Experts believe breakthrough in US fentanyl crisis may have started in China | Fentanyl


As Donald Trump travels to Beijing this week, fentanyl – and China’s role in its supply chain – remains an enduring point of acrimony in bilateral relations.

At a UN meeting in March, the US again accused China of failing to stop its chemical industry selling the precursors required to make the potent synthetic opioid, while China suggested the US was shifting the blame for its domestic drug problem.

Yet there are growing signs that the US fentanyl crisis has turned a corner – and some experts believe that interventions made in China have played a key role.

“There was a supply shock: the purity of fentanyl fell,” said Keith Humphreys, a professor at Stanford University. “The question is why was there a supply shock. And most indicators point to China.”

On returning to the White House, Trump made fentanyl a foreign policy priority and quickly designated the criminal groups trafficking it as foreign terrorist organisations while slapping tariffs on countries involved in its supply chain – including China, the main source of fentanyl precursors, many of which are basic chemicals with legitimate uses.

But by the summer of 2023 – during the Biden administration – overdose deaths at the national level had already begun to fall. By November 2025, they were down by more than a third.

Investigators are still trying to unpick the factors behind the fall, but one theory put forward by Humphreys and his co-authors in a recent study published by Science links it to interventions in China that may have caused a long-lasting disruption to the fentanyl supply chain.

The authors point to a dramatic fall in the purity of fentanyl being seized by US law enforcement from May 2023 to the end of 2024 – the latest data publicly available – which correlates with the fall in overdose deaths.

There was a similar fall in purity in Canada, which is a distinct fentanyl market, suggesting the cause might originate where they both source their precursors: China.

The idea that the flow of precursors was disrupted is supported by reports from 2024 of cartel cooks struggling to source them, while new and strange adulterants appeared in the fentanyl on US streets, suggesting those cooks might have been experimenting with alternative synthesis pathways.

But there are big caveats. For one, it is difficult to pinpoint which of China’s self-reported interventions might be responsible. And then it’s also unclear that the fall in purity is what actually caused the fall in overdose deaths.

Nonetheless, Liu Pengyu, the spokesperson at the Chinese embassy in Washington, said in a statement that China was glad to see fentanyl overdose deaths had decreased and noted that the US government’s 2025 National Drug Threat Assessment “implies that Chinese government efforts have made [a] contribution to addressing the fentanyl problem in the US”.

Henrietta Levin, who was director for China on Biden’s National Security Council, said her former colleagues saw the Science paper as showing that their pressure on China had worked. “I think China could have done more,” said Levin. “But what they did do mattered.”

Further supply side interventions are likely to be on the agenda at this week’s summit.

Ideally, said Levin, these would include China changing laws to make it easier to prosecute drug trafficking, and more action from its commerce ministry to really control the behaviour of chemical companies.

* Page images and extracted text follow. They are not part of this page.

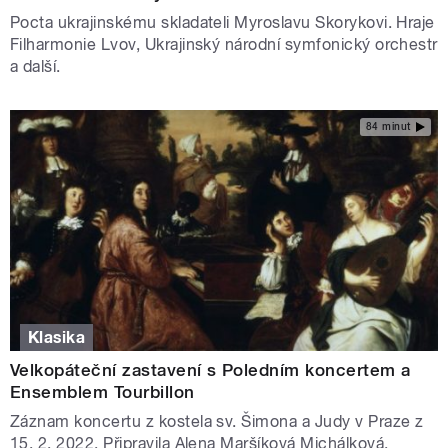
Pocta ukrajinskému skladateli Myroslavu Skorykovi. Hraje
Filharmonie Lvov, Ukrajinský národní symfonický orchestr
a další.
84 minut
Klasika
Velkopáteční zastavení s Poledním koncertem a
Ensemblem Tourbillon
Záznam koncertu z kostela sv. Šimona a Judy v Praze z
15. 2. 2022. Připravila Alena Maršíková Michálková.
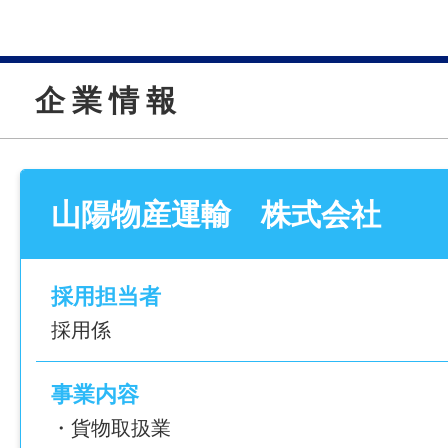
チェック～点検
——————
6:00～6:30 運行開始、A工場へ出発
仕事内容変更の可能性：なし
6:30～7:15 A工場到着（積込作業～シ
企 業 情 報
7:15～ 運搬開始
就業場所
10:15～11:15 車内でゆっくりお昼休憩
〒740-0003 山口県岩国市飯田町2-8-1 日
11:35～11:55 B工場到着（シート外し作
場内
11:55～15:15 点検・アルコールチェック
最寄り駅：JR山陽本線「岩国駅」より徒歩1
山陽物産運輸 株式会社
て退社！
勤務地変更の可能性：なし
——————
【この求人の魅力は…】
最寄り駅
採用担当者
●毎日お家でお風呂とご飯！
JR山陽本線「岩国駅」より徒歩15分
採用係
長距離なしの日帰り運送です♪
給与
事業内容
●体力勝負じゃありません！
月給 総支給 280,354円～346,200円
・貨物取扱業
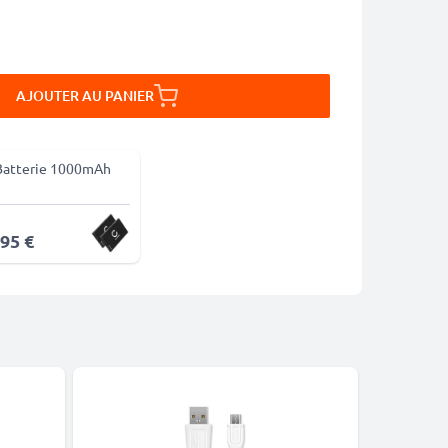
AJOUTER AU PANIER
Batterie 1000mAh
,95 €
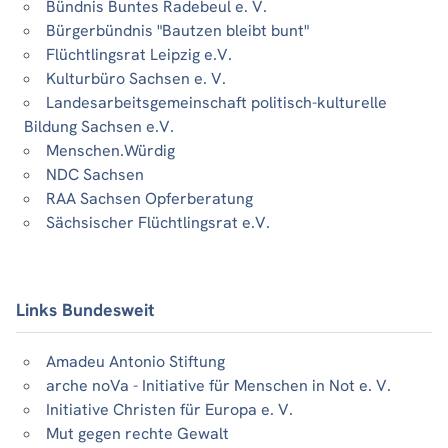
Bündnis Buntes Radebeul e. V.
Bürgerbündnis "Bautzen bleibt bunt"
Flüchtlingsrat Leipzig e.V.
Kulturbüro Sachsen e. V.
Landesarbeitsgemeinschaft politisch-kulturelle
Bildung Sachsen e.V.
Menschen.Würdig
NDC Sachsen
RAA Sachsen Opferberatung
Sächsischer Flüchtlingsrat e.V.
Links Bundesweit
Amadeu Antonio Stiftung
arche noVa - Initiative für Menschen in Not e. V.
Initiative Christen für Europa e. V.
Mut gegen rechte Gewalt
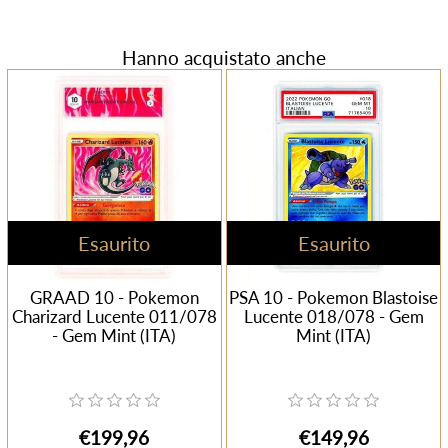
Hanno acquistato anche
Esaurito
Esaurito
GRAAD 10 - Pokemon
PSA 10 - Pokemon Blastoise
Charizard Lucente 011/078
Lucente 018/078 - Gem
- Gem Mint (ITA)
Mint (ITA)
€199,96
€149,96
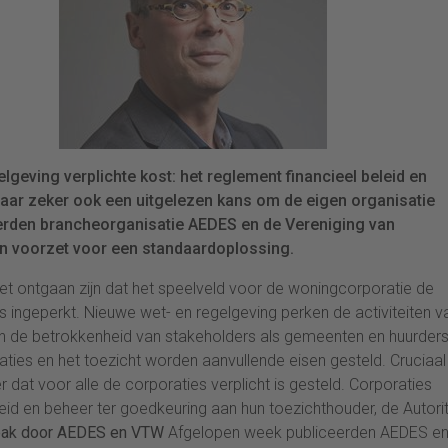
geving verplichte kost: het reglement financieel beleid en
aar zeker ook een uitgelezen kans om de eigen organisatie
ceerden brancheorganisatie AEDES en de Vereniging van
n voorzet voor een standaardoplossing.
 niet ontgaan zijn dat het speelveld voor de woningcorporatie de
k is ingeperkt. Nieuwe wet- en regelgeving perken de activiteiten v
van de betrokkenheid van stakeholders als gemeenten en huurders
aties en het toezicht worden aanvullende eisen gesteld. Cruciaal 
r dat voor alle de corporaties verplicht is gesteld. Corporaties
id en beheer ter goedkeuring aan hun toezichthouder, de Autorit
pak door AEDES en VTW
Afgelopen week publiceerden AEDES e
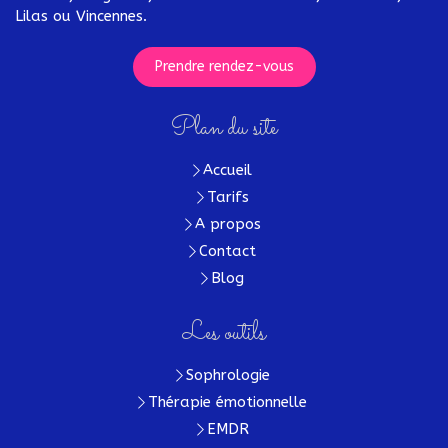
Lilas ou Vincennes.
Prendre rendez-vous
Plan du site
Accueil
Tarifs
A propos
Contact
Blog
Les outils
Sophrologie
Thérapie émotionnelle
EMDR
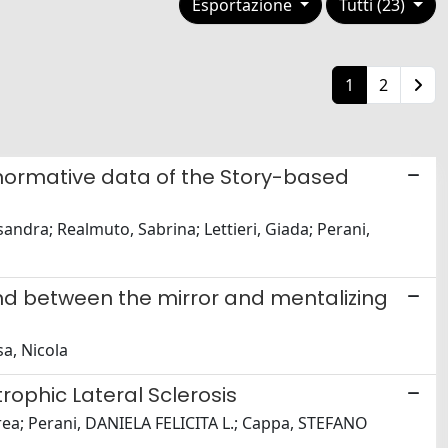
Esportazione
Tutti (23)
1
2
d normative data of the Story-based
andra; Realmuto, Sabrina; Lettieri, Giada; Perani,
and between the mirror and mentalizing
sa, Nicola
ophic Lateral Sclerosis
ndrea; Perani, DANIELA FELICITA L.; Cappa, STEFANO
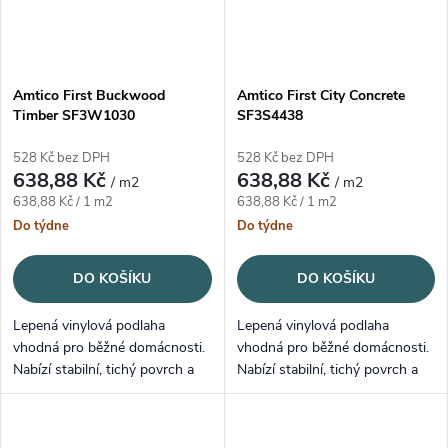
Amtico First Buckwood
Amtico First City Concrete
Timber SF3W1030
SF3S4438
528 Kč bez DPH
528 Kč bez DPH
638,88 Kč
638,88 Kč
/ m2
/ m2
Měrná cena:
Měrná cena:
638,88 Kč / 1 m2
638,88 Kč / 1 m2
Do týdne
Do týdne
DO KOŠÍKU
DO KOŠÍKU
Lepená vinylová podlaha
Lepená vinylová podlaha
vhodná pro běžné domácnosti.
vhodná pro běžné domácnosti.
Nabízí stabilní, tichý povrch a
Nabízí stabilní, tichý povrch a
snadnou údržbu.
snadnou údržbu.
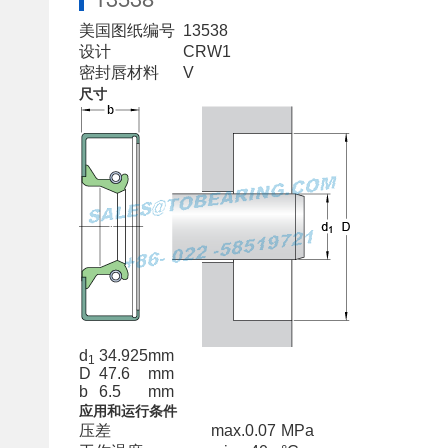
美国图纸编号
13538
设计
CRW1
密封唇材料
V
尺寸
d
34.925
mm
1
D
47.6
mm
b
6.5
mm
应用和运行条件
压差
max.
0.07
MPa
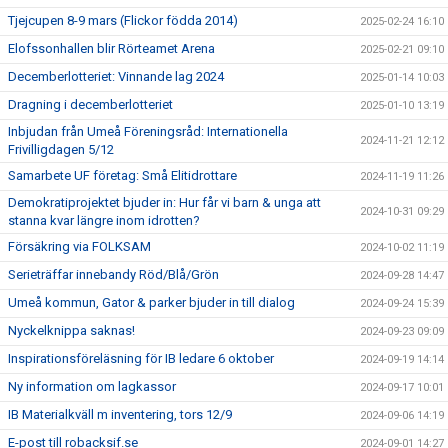
Tjejcupen 8-9 mars (Flickor födda 2014)
2025-02-24 16:10
Elofssonhallen blir Rörteamet Arena
2025-02-21 09:10
Decemberlotteriet: Vinnande lag 2024
2025-01-14 10:03
Dragning i decemberlotteriet
2025-01-10 13:19
Inbjudan från Umeå Föreningsråd: Internationella
2024-11-21 12:12
Frivilligdagen 5/12
Samarbete UF företag: Små Elitidrottare
2024-11-19 11:26
Demokratiprojektet bjuder in: Hur får vi barn & unga att
2024-10-31 09:29
stanna kvar längre inom idrotten?
Försäkring via FOLKSAM
2024-10-02 11:19
Serieträffar innebandy Röd/Blå/Grön
2024-09-28 14:47
Umeå kommun, Gator & parker bjuder in till dialog
2024-09-24 15:39
Nyckelknippa saknas!
2024-09-23 09:09
Inspirationsföreläsning för IB ledare 6 oktober
2024-09-19 14:14
Ny information om lagkassor
2024-09-17 10:01
IB Materialkväll m inventering, tors 12/9
2024-09-06 14:19
E-post till robacksif.se
2024-09-01 14:27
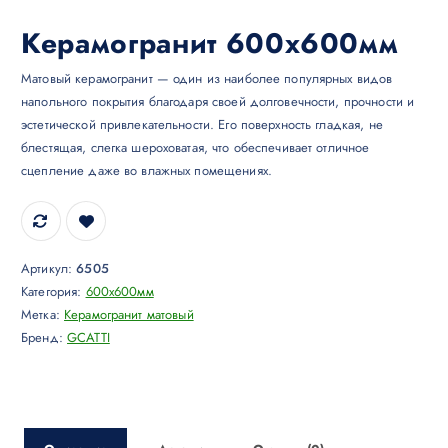
Керамогранит 600х600мм
Матовый керамогранит — один из наиболее популярных видов
напольного покрытия благодаря своей долговечности, прочности и
эстетической привлекательности. Его поверхность гладкая, не
блестящая, слегка шероховатая, что обеспечивает отличное
сцепление даже во влажных помещениях.
Артикул:
6505
Категория:
600х600мм
Метка:
Керамогранит матовый
Бренд:
GCATTI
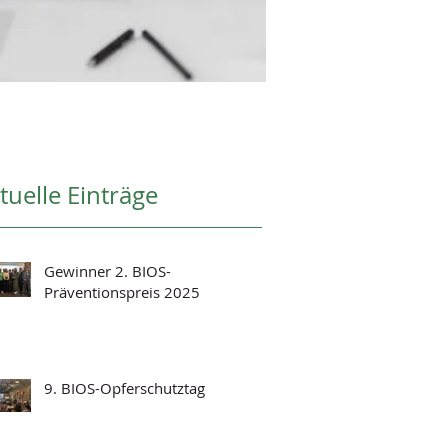
tuelle Einträge
Gewinner 2. BIOS-
Präventionspreis 2025
9. BIOS-Opferschutztag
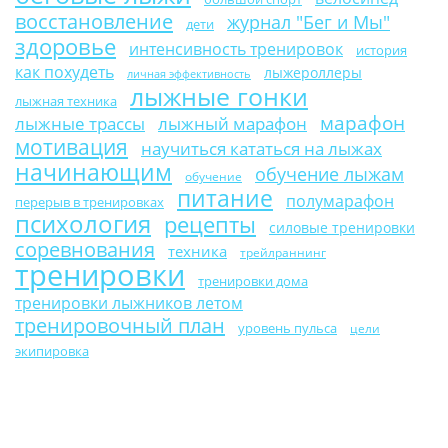
восстановление
журнал "Бег и Мы"
дети
здоровье
интенсивность тренировок
история
как похудеть
лыжероллеры
личная эффективность
лыжные гонки
лыжная техника
марафон
лыжные трассы
лыжный марафон
мотивация
научиться кататься на лыжах
начинающим
обучение лыжам
обучение
питание
полумарафон
перерыв в тренировках
психология
рецепты
силовые тренировки
соревнования
техника
трейлраннинг
тренировки
тренировки дома
тренировки лыжников летом
тренировочный план
уровень пульса
цели
экипировка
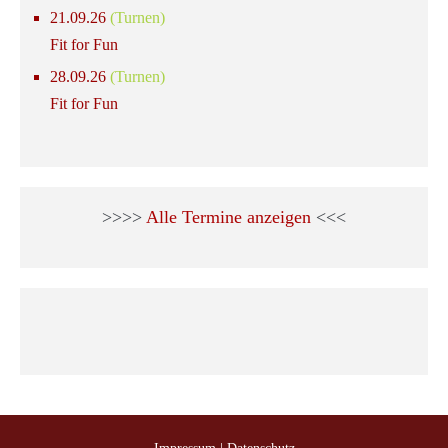
21.09.26
(Turnen)
Fit for Fun
28.09.26
(Turnen)
Fit for Fun
>>>>
Alle Termine anzeigen
<<<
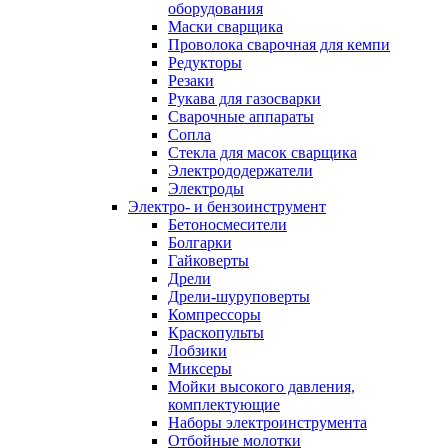
оборудования
Маски сварщика
Проволока сварочная для кемпи
Редукторы
Резаки
Рукава для газосварки
Сварочные аппараты
Сопла
Стекла для масок сварщика
Электрододержатели
Электроды
Электро- и бензоинструмент
Бетоносмесители
Болгарки
Гайковерты
Дрели
Дрели-шуруповерты
Компрессоры
Краскопульты
Лобзики
Миксеры
Мойки высокого давления,
комплектующие
Наборы электроинструмента
Отбойные молотки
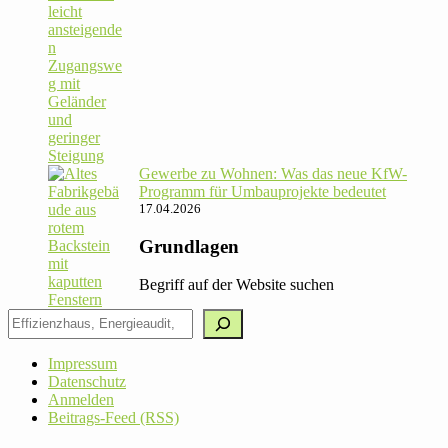
Gewerbe zu Wohnen: Was das neue KfW-
Pro­gramm für Umbau­pro­jekte bedeutet
17.04.2026
Grundlagen
Begriff auf der Website suchen
Impressum
Datenschutz
Anmelden
Beitrags-Feed (RSS)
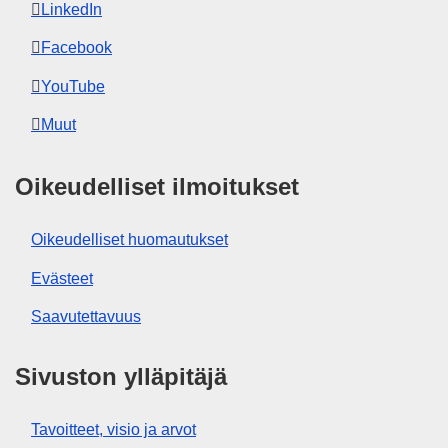
LinkedIn
Facebook
YouTube
Muut
Oikeudelliset ilmoitukset
Oikeudelliset huomautukset
Evästeet
Saavutettavuus
Sivuston ylläpitäjä
Tavoitteet, visio ja arvot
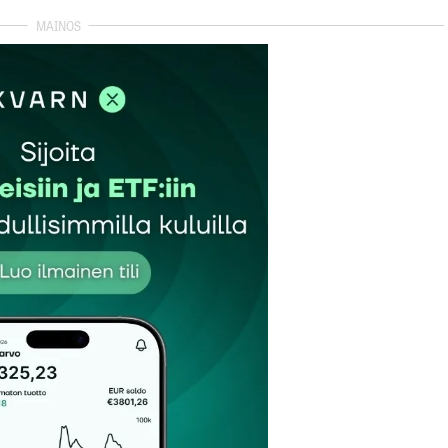
autua sisään
rekisteröityä
et kentät on merkitty
*
Sähköpostiosoitteesi
*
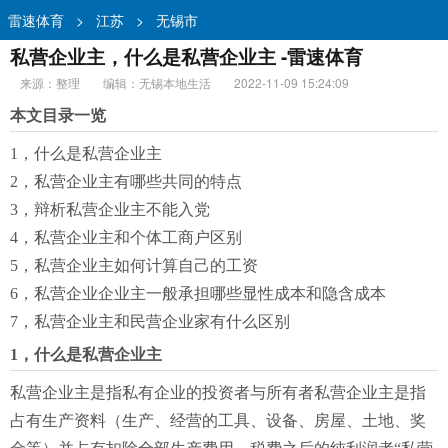
雷速体育
>
江苏
>
无锡市
私营企业主，什么是私营企业主 -雷速体育
来源：整理
编辑：无锡本地生活
2022-11-09 15:24:09
本文目录一览
1，什么是私营企业主
2，私营企业主有哪些共同的特点
3，辩析私营企业主不能入党
4，私营企业主和个体工商户区别
5，私营企业主如何计算自己的工资
6，私营企业企业主一般承担哪些显性成本和隐含成本
7，私营企业主和民营企业家有什么区别
1，什么是私营企业主
私营企业主是指私有企业的投资者与所有者私营企业主是指
占有生产资料（生产、经营的工具、设备、房屋、土地、奖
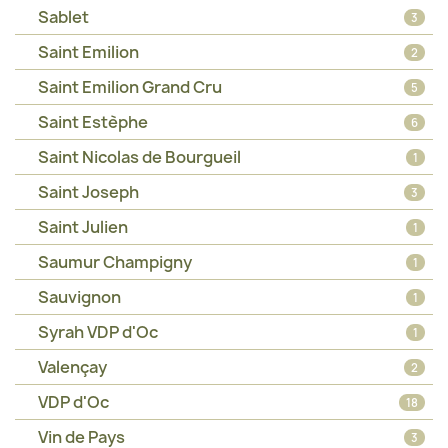
Sablet
3
Saint Emilion
2
Saint Emilion Grand Cru
5
Saint Estèphe
6
Saint Nicolas de Bourgueil
1
Saint Joseph
3
Saint Julien
1
Saumur Champigny
1
Sauvignon
1
Syrah VDP d'Oc
1
Valençay
2
VDP d'Oc
18
Vin de Pays
3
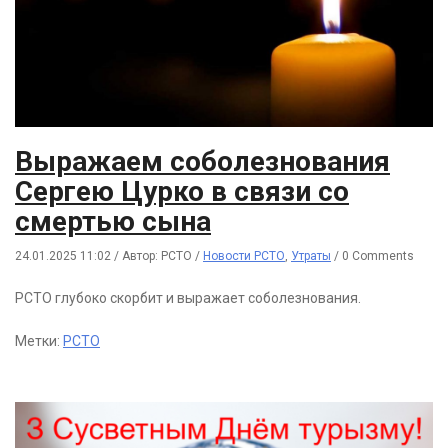
Выражаем соболезнования
Сергею Цурко в связи со
смертью сына
24.01.2025 11:02
/
Автор: РСТО
/
Новости РСТО
,
Утраты
/
0 Comments
РСТО глубоко скорбит и выражает соболезнования.
Метки:
РСТО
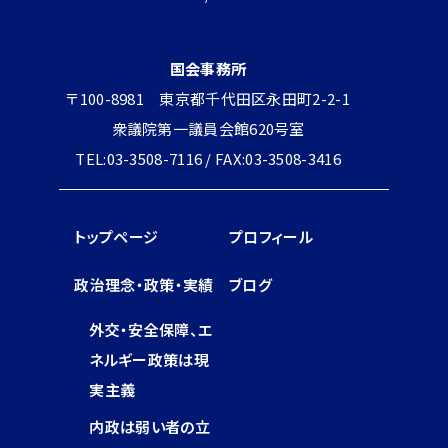
国会事務所
〒100-8981 東京都千代田区永田町2-2-1
衆議院第一議員会館620号室
TEL:03-3508-7116 / FAX:03-3508-3416
トップページ
プロフィール
政治理念・政策・実績
ブログ
外交・安全保障、エ
ネルギー政策は現
実主義
内政は弱い者の立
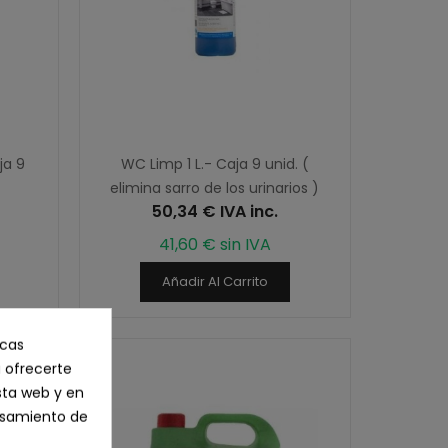
ja 9
WC Limp 1 L.- Caja 9 unid. (
elimina sarro de los urinarios )
50,34 € IVA inc.
41,60 € sin IVA
Añadir Al Carrito
icas
 ofrecerte
sta web y en
cesamiento de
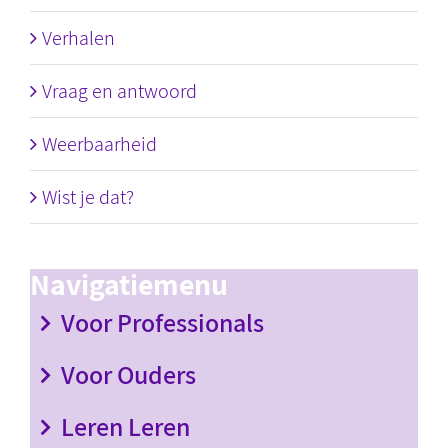
Verhalen
Vraag en antwoord
Weerbaarheid
Wist je dat?
Navigatiemenu
Voor Professionals
Voor Ouders
Leren Leren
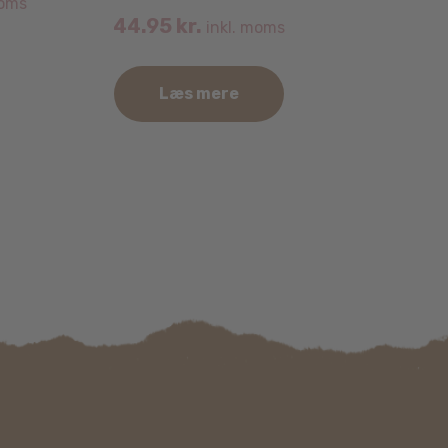
moms
44.95
kr.
inkl. moms
Læs mere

“A lot of this comes down to enforcement,” said Levin. “China announced export controls [on various fentanyl precursors], and that’s important. But Chinese chemical companies are gauging how serious the government is about actually enforcing those restrictions.”

Yet history shows that, so long as the demand is there, supply shocks are always temporary – and can have unpredictable effects, even making things worse.

Indeed, it was only after China put a blanket ban on fentanyl in 2019 that the supply chain evolved to loop Mexico’s cartels in, who began to import precursors from China and then traffic the finished product over the US-Mexico border, almost entirely replacing their previous trade in heroin.

“There’s a kind of myopia here,” said Nabarun Dasgupta, director of the University of North Carolina’s opioid data lab. “That time, the geopolitics of it backfired.”